Question: Make the vector 3 5 7 9 11 13 15 17 with a for loop. Start
with x=numeric() and fill this vector with the for loop
I know I have to create x=numeric() so I can fill it with the result obtained from the loop.
The answer from a classmate was:
> x <- numeric()
> for(i in 1:8){
if(i==1){ ## Why ==1 and not 0, or any other value
x[i] <- 3
}else{
x[i] <- x[i-1]+2 ### And why i-1
}
I'm having similar problems in questions like:
Make a for loop that adds the second element of a vector to the first,
subtracts the third element from the result, adds the fourth again and
so on for the entire length of the vector
So far, I created the vector and the empty vector
> y = c(5, 10, 15, 20, 25, 30)
> answer <- 0
And then, when I try to do the for loop, I get stuck here:
for(i in 1:length(y)){
if(i...){ ### ==1? ==0?
answer = y[i] ###and here I really don't know how to continue.
}else if()
}
Believe me when I tell you I've read several replies to questions here, like in How to make a vector using a for loop, plus pages and pages about for loop, but cannot really figure how to solve these (and other) problems.

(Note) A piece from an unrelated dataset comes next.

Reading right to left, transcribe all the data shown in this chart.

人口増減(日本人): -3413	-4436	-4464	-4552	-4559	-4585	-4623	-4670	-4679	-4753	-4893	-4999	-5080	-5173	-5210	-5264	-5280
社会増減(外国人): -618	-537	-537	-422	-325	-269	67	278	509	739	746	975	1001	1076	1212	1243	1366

I repeat, I'm very new, so I'm struggling trying to understand it. Any help would be much appreciated.
First, I will annotate the loop to answer what the loop is doing.
# Initialize the vector
x <- numeric()
for(i in 1:8){
# Initialize the first element of the vector, x[1]. Remember, R indexes start at 1, not 0.
if(i==1){
x[i] <- 3
} else {
# Define each additional element in terms of the previous one (x[i - 1]
# is the element of x before the current one.

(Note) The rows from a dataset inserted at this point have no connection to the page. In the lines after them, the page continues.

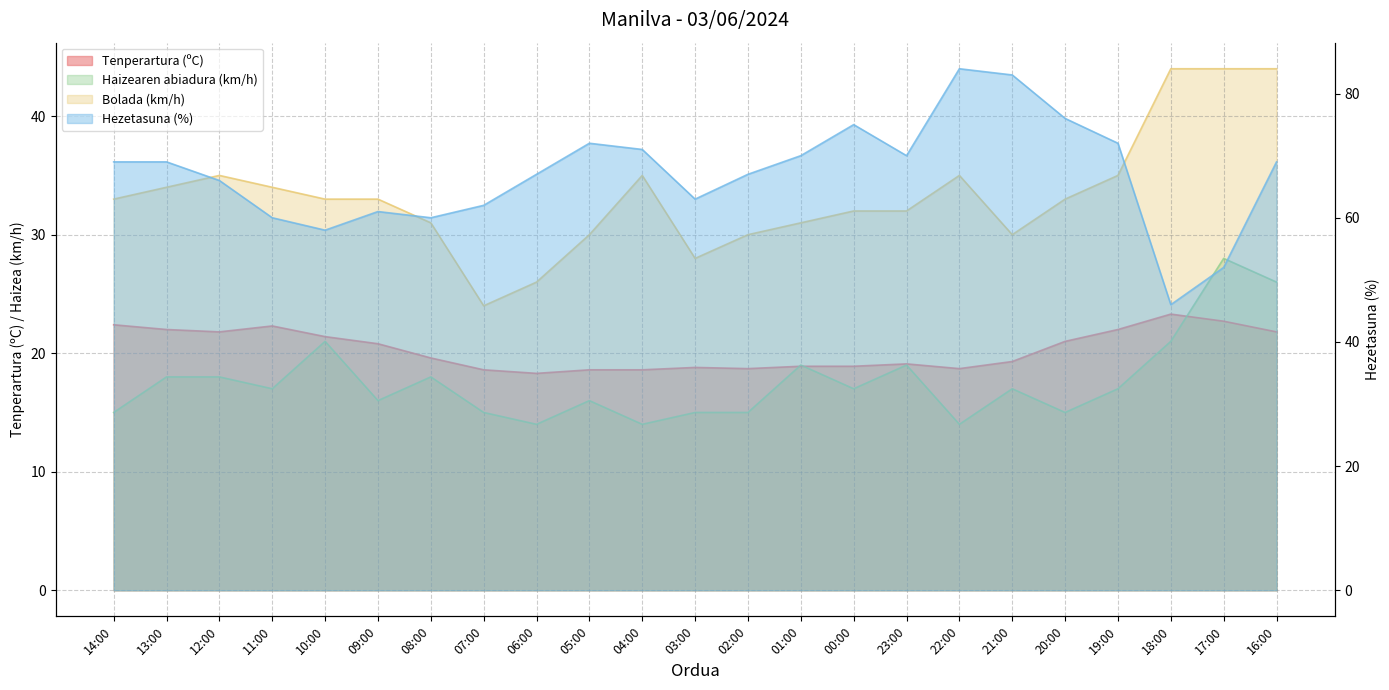

True or false: Bolada (km/h) and Tenperartura (ºC) cross at least once.

False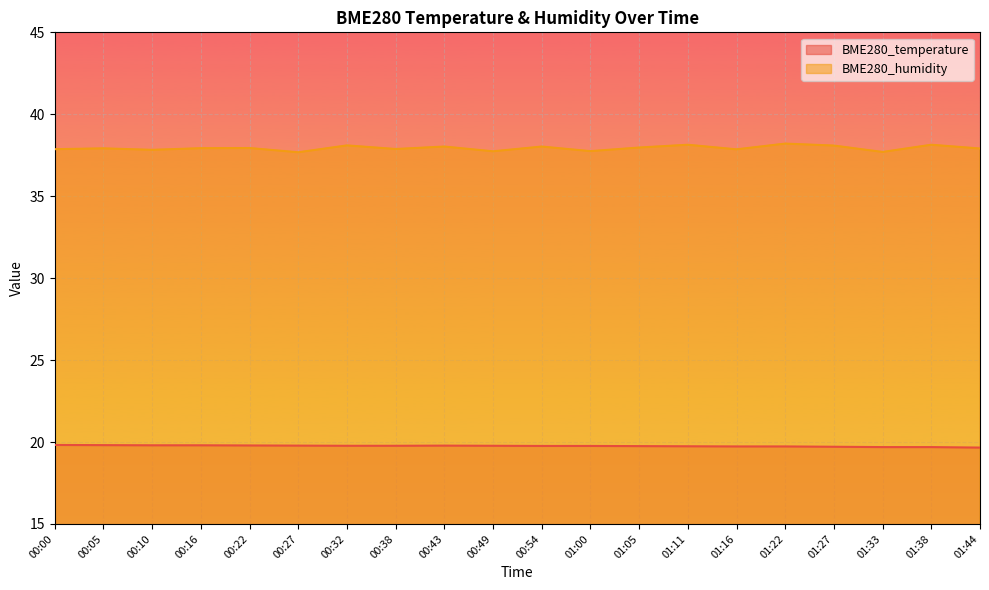

List the series in order of their peak value, highest first.

BME280_humidity, BME280_temperature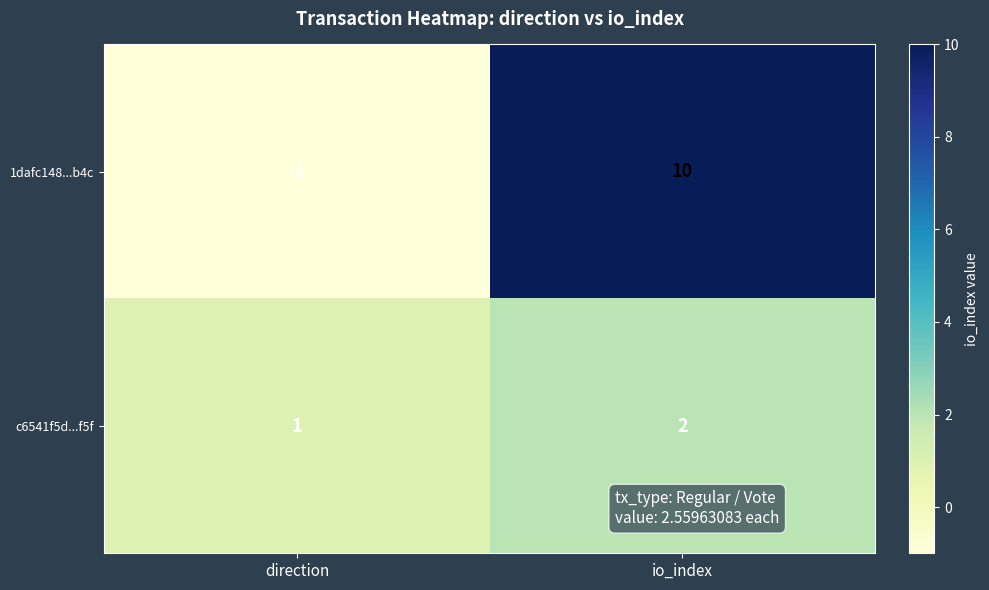

What is the highest value of the 1dafc148...b4c series?

10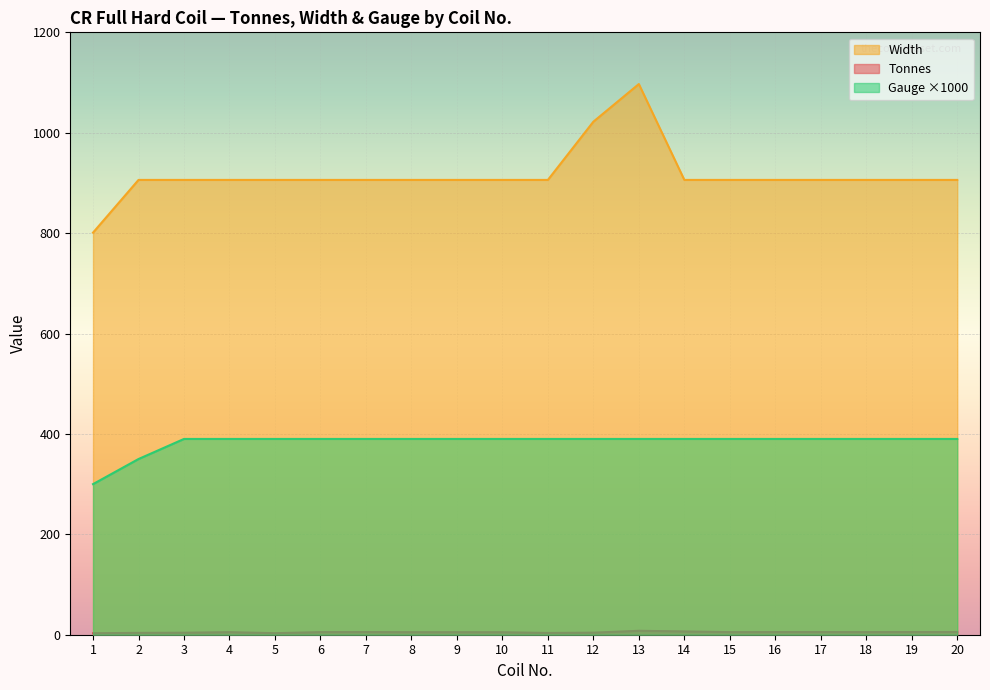

How many lines are shown in the chart?

3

x[i] <- x[i-1]+2 ### And why i-1
}
}
A better solution that uses a loop and grows it (like the instructions state) is something like this:
x <- numeric()
for(i in 1:8){
x[i] <- 2 * i + 1
}
This is still not a good way to do things because growing a vector inside a loop is very slow. To fix this, you can preallocate the vector by telling numeric the length of the vector you want:
x <- numeric(8)
The best way to solve this would be:
2 * 1:8 + 1
using vectorized operations.
To help you solve your other problem, I suggest writing out each step of the loop as a table. For example, for my solution, the table would be
i | x[i]
------------------
1 | 2 * 1 + 1 = 3
2 | 2 * 2 + 1 = 5
and so on. This will give you an idea of what the for loop is doing at each iteration.
This is intentionally not an answer because there are better ways to solve the alternating sign summation problem than a for-loop. I suppose there could be value in getting comfortable with for-loops but the vectorized approaches in R should be learned as well. R has "argument recycling" for many of its operations, including the "*" (multiplication) operation: Look at:
(1:10)*c(1,-1)
Then take an arbitrary vector, say vec and try:
sum( vec*c(1,-1) )
The more correct answer after looking at that result would be:
vvec[1] + sum( vec[-1]*c(1,-1) )
Which has the educational advantage of illustrating R's negative indexing. Look up "argument recycling" in your documentation. The shorter objects are automagically duplicatied/triplicated/however-many-needed-cated to exactly match the length of the longest vector in the mathematical or logical expression.